This is Graff’s theory of the species and the individual. What’s important, according to Graff, is that genes live on. Again we get a notion of something like a community – here we have individuals sacrificing themselves for the species, which those individuals can never know in a direct way. Seriously: can you meet all humans? You’d have to have a lot of free time. Yet, even without meeting everyone in the species, Graff seems to think that the species makes some demands on the individual. This sounds a little bit like a community. As you can see, this book covers many different kinds of communities, from the small (the family) to the large (the species).
Quote 5
“Nowhere in that does it say I have to make friends with children.” (4.75)
Graff will pretty soon reverse himself on this statement and tell Anderson that he is Ender’s friend (4.98). But as far as Ender knows, this is it – Graff isn’t his bud and, frankly, none of the kids are either. (Especially after Ender broke that one kid’s arm.) But here’s one thing that we know that Ender doesn’t, which is that Graff really is his friend. So, while Ender thinks he’s all alone in the world, we know that he secretly has support.
Quote 6
“There's only one thing that will make them stop hating you. And that's being so good at what you do that they can't ignore you. I told them you were the best. Now you damn well better be." (4.77)
Ender later says pretty much the same thing to Bean, but here Ender is hearing it from Graff. Ender might have thought that Battle School was a chance to start over and become friends with kids who are as smart as he is. But Graff has other plans: he wants to isolate Ender, and here he says the only way out of that is for Ender to be the best. OK, so being the best isn’t necessarily the best way to make friends, but that’s another issue that Ender will face. (Though it’s interesting that the issue of skill and social position are so connected.)

━━━━━━━━

§ What to produce:
Answer these questions about the passage on Graff and Ender:
1. What does Graff hold to be important?
2. What does Graff soon tell Anderson?
3. What does Graff call the only thing that will make the others stop hating Ender?

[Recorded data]

━━━━━━━━

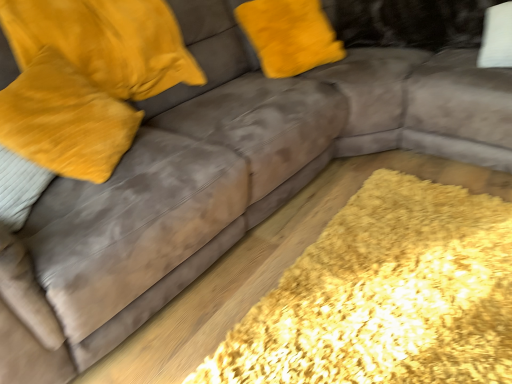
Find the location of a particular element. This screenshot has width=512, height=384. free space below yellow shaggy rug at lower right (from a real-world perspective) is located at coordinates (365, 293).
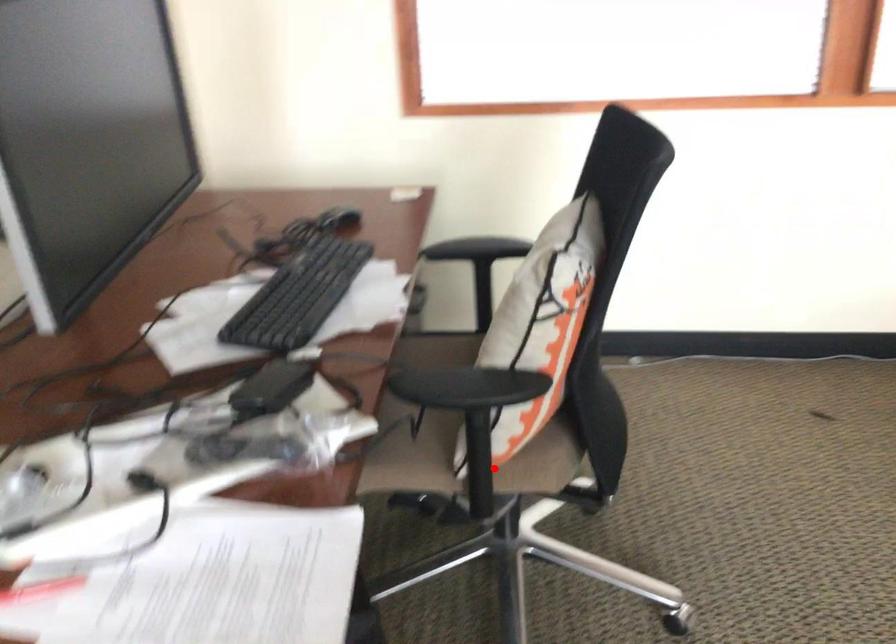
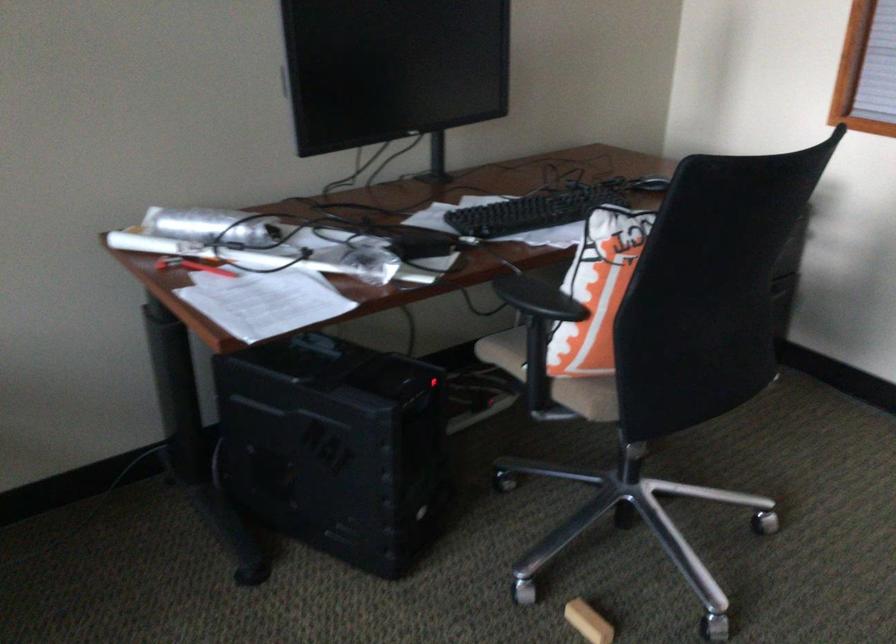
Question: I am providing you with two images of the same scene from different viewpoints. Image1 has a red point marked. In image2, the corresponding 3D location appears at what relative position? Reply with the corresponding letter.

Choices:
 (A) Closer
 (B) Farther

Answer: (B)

━━━━━━━━

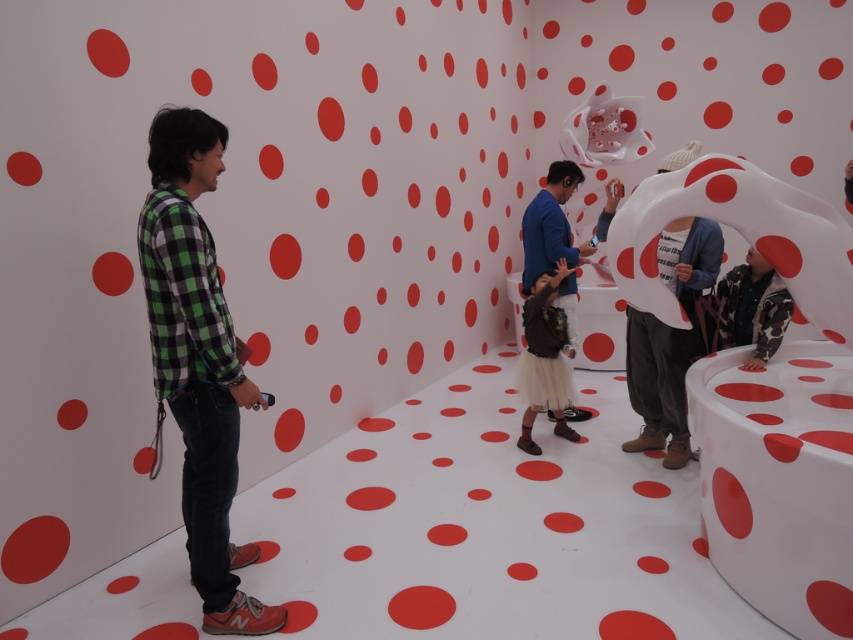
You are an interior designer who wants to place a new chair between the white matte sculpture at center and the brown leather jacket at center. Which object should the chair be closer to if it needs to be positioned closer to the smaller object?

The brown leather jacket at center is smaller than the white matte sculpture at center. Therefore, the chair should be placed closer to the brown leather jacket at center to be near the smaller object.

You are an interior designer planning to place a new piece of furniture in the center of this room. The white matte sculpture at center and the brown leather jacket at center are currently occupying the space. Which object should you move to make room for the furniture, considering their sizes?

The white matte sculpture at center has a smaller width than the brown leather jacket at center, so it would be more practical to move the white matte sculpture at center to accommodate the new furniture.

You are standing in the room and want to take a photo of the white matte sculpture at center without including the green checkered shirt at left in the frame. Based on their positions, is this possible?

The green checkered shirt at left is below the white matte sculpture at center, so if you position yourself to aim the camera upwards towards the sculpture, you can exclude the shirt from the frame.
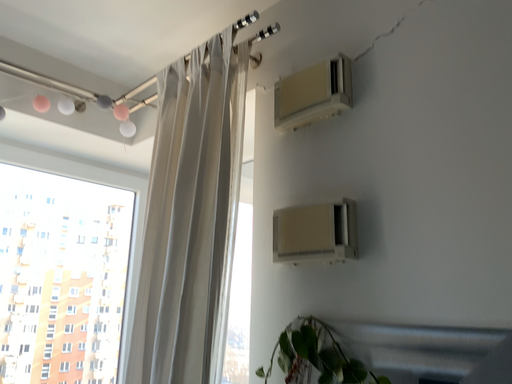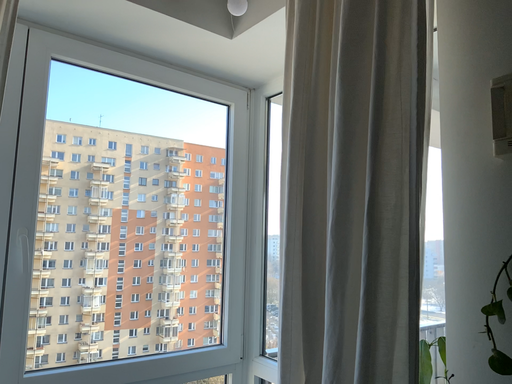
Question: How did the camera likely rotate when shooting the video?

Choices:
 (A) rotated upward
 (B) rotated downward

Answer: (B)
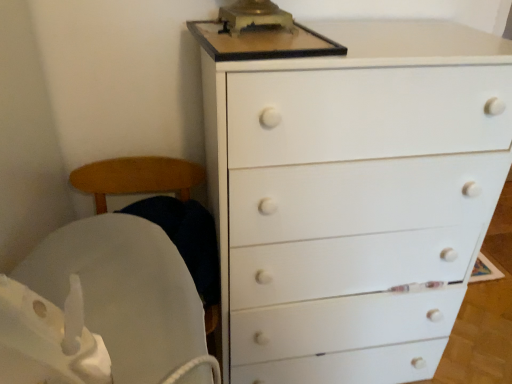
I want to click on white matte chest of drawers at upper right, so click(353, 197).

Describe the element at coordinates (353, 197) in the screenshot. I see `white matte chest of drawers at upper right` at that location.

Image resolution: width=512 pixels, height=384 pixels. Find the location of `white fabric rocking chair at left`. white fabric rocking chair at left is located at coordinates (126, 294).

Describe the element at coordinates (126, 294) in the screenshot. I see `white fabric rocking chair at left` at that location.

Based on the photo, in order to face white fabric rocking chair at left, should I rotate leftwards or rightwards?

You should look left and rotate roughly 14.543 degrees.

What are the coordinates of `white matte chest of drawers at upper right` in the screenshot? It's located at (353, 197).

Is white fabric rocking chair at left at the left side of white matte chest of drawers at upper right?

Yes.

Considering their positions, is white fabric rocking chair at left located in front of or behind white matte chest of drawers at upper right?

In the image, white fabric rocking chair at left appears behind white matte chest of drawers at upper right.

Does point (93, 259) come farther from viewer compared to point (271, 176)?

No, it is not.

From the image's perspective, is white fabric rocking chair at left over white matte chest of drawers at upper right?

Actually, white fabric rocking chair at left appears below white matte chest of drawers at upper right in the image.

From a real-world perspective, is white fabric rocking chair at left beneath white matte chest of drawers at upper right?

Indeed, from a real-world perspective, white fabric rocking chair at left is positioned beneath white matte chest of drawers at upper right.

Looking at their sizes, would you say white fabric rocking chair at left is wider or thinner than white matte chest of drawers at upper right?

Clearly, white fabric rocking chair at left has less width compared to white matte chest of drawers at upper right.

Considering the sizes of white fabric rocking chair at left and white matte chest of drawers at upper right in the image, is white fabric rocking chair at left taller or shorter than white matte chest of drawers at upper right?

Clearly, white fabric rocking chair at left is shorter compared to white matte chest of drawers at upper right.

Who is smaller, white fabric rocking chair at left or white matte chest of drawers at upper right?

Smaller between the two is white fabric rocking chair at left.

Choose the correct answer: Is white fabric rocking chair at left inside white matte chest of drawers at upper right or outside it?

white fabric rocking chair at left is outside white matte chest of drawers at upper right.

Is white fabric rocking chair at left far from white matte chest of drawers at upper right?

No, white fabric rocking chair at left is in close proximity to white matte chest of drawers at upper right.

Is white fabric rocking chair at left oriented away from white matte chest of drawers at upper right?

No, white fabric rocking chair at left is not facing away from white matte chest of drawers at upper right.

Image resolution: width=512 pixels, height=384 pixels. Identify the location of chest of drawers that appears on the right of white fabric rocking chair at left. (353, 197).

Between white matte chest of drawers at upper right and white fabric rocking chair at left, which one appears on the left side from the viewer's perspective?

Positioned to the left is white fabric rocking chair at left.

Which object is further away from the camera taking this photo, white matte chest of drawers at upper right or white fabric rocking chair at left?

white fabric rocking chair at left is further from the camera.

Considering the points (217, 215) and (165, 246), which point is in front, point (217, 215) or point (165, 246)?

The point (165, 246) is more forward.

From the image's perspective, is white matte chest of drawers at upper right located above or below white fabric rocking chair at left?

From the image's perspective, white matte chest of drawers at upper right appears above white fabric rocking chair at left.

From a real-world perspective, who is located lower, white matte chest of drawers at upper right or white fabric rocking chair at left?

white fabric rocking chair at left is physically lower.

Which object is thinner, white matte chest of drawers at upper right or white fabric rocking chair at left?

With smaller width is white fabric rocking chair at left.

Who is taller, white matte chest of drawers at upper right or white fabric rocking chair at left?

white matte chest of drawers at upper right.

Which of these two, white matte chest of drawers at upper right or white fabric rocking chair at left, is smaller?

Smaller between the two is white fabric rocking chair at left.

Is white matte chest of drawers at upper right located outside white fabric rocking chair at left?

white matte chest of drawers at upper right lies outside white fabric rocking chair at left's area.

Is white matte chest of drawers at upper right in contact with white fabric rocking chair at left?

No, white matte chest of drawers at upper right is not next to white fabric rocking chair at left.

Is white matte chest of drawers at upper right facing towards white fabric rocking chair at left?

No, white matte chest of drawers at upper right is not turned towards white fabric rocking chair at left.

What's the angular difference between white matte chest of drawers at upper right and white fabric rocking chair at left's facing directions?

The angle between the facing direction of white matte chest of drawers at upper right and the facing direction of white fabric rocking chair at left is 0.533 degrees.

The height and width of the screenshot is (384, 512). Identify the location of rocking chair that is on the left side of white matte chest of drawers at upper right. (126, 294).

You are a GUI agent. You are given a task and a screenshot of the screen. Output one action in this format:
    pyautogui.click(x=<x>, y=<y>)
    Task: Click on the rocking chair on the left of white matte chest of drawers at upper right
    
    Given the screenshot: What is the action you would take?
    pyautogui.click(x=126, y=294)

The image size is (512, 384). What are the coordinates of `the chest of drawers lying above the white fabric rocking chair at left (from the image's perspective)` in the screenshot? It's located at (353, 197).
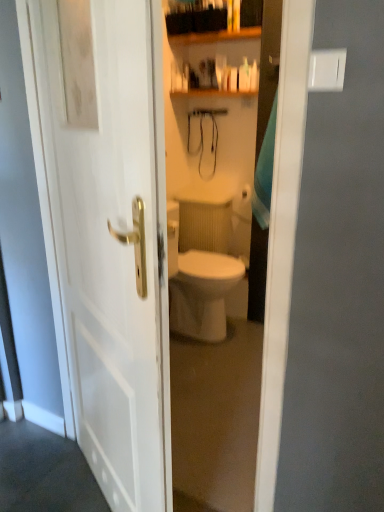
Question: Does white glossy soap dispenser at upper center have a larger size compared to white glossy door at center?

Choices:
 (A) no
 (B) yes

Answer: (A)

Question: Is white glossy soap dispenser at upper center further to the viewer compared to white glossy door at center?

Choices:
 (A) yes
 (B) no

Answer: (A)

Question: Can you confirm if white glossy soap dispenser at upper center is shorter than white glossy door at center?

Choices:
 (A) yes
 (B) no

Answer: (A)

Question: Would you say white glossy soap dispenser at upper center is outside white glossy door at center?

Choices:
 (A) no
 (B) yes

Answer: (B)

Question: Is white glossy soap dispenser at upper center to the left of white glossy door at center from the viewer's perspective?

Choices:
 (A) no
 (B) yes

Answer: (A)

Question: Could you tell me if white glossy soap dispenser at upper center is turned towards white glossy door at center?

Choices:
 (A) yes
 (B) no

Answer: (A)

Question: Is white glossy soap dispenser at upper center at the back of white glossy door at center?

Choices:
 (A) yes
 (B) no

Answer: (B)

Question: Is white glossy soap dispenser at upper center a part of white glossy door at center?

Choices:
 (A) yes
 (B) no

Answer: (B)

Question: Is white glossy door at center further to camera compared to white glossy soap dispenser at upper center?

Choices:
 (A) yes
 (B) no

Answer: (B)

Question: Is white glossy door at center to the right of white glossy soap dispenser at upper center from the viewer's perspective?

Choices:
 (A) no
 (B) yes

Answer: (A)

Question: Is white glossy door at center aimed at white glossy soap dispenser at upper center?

━━━━━━━━

§ Result below:
1. That genes live on.
2. That he is Ender's friend.
3. Ender being so good at what he does that they can't ignore him.